La forme et le contenu des programmes de la radio nationale du Cameroun libre tenaient compte de l'audience et de l'auditoire. Les publics-cibles étaient définis en fonction de l'âge, du sexe, de l'activité socio-professionnelle, et de la langue d'écoute. L'âge conduisait à la production d'émissions pour les jeunes, les personnes âgées, les enfants. Le sexe permettait de définir les émissions pour les femmes ou les hommes. L'activité socio-professionnelle entrainait, par exemple, la programmation d'émissions pour les agriculteurs ou pour les forces armées. La langue d'écoute impliquait la production d'émissions en français, en anglais, en Basaa, en Béti, en Douala, etc. Les programmes étaient spécifiés selon les stations (station nationale ou les stations provinciales).

Les émissions diffusées au sein de la radio nationale visaient le renforcement de l'esprit patriotique et le nationalisme camerounais. Ainsi, le Gouvernement y avait mis sur pied des programmes susceptibles de répondre aux attentes des auditeurs.

* 67 R. Clausse, in J. Cazeneuve,  Émissions, 1972, pp. 190-192.

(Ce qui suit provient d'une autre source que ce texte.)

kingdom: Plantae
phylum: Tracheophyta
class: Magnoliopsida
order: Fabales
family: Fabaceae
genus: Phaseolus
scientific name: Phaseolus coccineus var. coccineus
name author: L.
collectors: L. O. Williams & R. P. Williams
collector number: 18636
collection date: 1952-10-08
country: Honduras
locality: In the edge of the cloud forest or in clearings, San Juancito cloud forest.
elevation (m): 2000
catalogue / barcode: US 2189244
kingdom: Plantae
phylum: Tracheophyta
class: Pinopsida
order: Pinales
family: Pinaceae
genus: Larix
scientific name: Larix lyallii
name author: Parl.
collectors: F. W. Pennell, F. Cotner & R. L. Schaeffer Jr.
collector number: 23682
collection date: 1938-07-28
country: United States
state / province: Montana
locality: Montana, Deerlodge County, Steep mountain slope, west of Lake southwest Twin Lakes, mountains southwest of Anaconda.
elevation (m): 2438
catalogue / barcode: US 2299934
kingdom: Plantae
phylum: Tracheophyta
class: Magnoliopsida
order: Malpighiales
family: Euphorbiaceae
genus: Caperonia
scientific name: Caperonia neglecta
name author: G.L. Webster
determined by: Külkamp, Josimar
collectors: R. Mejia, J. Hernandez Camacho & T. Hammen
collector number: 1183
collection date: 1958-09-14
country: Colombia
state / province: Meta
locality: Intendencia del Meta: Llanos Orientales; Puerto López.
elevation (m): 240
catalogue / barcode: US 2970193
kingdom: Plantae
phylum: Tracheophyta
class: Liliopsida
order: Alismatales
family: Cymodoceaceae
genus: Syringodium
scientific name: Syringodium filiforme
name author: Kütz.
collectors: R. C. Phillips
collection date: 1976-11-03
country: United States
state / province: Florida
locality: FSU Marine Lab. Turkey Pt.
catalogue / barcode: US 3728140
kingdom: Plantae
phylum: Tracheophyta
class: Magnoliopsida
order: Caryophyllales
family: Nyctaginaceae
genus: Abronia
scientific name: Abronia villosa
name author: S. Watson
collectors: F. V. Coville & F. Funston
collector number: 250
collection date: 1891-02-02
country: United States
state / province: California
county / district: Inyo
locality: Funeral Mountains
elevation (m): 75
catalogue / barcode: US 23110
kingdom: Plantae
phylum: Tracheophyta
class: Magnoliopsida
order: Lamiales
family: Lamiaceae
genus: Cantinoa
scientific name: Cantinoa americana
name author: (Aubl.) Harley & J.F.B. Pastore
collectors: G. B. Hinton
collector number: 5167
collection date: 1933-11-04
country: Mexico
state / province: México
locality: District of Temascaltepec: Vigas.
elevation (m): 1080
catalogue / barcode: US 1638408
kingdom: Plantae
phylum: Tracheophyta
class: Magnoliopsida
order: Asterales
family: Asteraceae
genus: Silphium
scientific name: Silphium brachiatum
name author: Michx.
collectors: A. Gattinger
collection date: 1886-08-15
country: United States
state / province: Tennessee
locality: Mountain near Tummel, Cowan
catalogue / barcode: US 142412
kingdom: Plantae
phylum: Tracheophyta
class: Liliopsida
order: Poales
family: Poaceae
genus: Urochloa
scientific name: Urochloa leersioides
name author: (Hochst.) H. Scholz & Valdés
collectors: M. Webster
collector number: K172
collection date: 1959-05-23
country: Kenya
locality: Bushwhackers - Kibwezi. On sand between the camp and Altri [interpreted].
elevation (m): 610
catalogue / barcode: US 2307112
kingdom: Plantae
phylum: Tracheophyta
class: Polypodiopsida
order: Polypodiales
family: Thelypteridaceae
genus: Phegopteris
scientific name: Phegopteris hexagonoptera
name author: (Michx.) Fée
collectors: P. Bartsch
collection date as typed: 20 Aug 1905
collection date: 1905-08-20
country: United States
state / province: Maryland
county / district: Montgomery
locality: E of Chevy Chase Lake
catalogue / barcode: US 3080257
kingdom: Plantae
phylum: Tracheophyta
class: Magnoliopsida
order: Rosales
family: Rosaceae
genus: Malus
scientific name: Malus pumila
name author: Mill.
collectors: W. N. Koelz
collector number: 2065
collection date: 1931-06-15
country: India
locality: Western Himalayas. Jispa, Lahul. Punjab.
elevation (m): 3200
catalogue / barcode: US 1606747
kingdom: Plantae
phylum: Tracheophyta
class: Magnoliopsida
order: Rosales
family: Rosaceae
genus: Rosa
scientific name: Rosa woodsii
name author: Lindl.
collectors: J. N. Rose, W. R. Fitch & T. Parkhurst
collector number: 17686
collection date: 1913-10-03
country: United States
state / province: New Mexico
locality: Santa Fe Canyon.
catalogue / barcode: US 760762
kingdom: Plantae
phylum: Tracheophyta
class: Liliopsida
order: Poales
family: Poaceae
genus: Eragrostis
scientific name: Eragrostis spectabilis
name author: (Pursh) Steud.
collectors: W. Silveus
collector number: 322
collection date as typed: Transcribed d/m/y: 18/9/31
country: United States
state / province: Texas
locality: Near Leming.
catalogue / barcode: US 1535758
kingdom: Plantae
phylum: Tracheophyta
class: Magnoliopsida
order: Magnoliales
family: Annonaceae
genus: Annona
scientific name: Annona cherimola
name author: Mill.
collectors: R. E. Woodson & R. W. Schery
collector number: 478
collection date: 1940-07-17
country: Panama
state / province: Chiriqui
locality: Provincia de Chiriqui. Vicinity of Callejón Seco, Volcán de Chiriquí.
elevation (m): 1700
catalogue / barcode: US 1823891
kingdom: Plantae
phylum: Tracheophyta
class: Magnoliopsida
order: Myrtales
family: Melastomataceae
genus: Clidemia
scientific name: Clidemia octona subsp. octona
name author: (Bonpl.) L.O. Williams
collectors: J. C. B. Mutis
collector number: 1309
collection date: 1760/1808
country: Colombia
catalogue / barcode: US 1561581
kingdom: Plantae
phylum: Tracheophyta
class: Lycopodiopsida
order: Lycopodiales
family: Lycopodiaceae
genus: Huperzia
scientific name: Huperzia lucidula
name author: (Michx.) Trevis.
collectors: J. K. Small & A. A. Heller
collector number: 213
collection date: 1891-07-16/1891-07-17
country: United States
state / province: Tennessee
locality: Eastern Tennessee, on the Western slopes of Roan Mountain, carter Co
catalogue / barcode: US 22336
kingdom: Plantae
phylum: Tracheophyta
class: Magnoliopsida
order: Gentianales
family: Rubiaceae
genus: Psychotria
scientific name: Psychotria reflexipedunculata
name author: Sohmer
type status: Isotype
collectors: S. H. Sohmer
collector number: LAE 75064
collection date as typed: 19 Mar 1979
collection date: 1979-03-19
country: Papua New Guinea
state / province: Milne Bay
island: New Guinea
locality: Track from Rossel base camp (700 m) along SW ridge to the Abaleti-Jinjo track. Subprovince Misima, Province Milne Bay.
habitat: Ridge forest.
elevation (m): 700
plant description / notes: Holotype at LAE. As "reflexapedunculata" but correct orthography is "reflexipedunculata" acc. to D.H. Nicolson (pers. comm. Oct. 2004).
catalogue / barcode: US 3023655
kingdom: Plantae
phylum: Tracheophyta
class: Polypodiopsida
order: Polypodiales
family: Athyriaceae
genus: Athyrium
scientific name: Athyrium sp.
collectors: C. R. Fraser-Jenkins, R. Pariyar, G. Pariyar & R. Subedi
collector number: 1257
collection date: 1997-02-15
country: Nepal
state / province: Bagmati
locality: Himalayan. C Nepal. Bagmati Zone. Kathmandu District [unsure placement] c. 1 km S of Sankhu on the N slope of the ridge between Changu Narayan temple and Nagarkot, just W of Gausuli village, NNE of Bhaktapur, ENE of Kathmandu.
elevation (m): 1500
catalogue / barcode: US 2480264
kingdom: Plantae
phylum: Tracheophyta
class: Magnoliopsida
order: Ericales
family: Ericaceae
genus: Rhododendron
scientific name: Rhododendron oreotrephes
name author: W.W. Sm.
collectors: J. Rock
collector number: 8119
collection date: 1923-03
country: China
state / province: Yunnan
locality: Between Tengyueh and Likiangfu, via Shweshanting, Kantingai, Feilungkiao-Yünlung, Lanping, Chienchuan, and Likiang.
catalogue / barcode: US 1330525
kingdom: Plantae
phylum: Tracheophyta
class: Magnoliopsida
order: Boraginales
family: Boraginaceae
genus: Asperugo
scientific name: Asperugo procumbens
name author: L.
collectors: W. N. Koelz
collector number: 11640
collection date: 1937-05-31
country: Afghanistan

* 68 Un exemple de mot d'ordre du Parti : « Les plus égoïstes parmi nous doivent au moins avoir la conscience aigüe que personne dans ce pays ne peut se baser sur une seule tribu ou un groupe ethnique pour réaliser quoi que ce soit de durable, d'efficace et de stable ». Le mot d'ordre est de P. Biya, Président de la République et Président national du Parti, lors de ses visites officielles dans les anciennes provinces du Nord et du Centre-Sud, Garoua et Yaoundé, le 04 mai et 11 juin 1983.

* 69 Albert Mbida, « Radio-Cameroun et son auditoire, La rupture », Mémoire de D.S.J., E.S.I.J., Yaoundé, octobre 1973, p.7.

* 70 Amadou Ahidjo, Anthologie des, p.922.

* 71 Zachary Nkwo Tokolo, «Broadcasting in English Speaking Cameroon, A General Survey», Mémoire de License en Journalisme, E.S.I.J.Y., Yaoundé, 1975, p. 26.

* 72 Zachary Nkwo Tokolo, ibid.

* 73 Zachary Nkwo Tokolo,» Broadcasting in...», p. 27.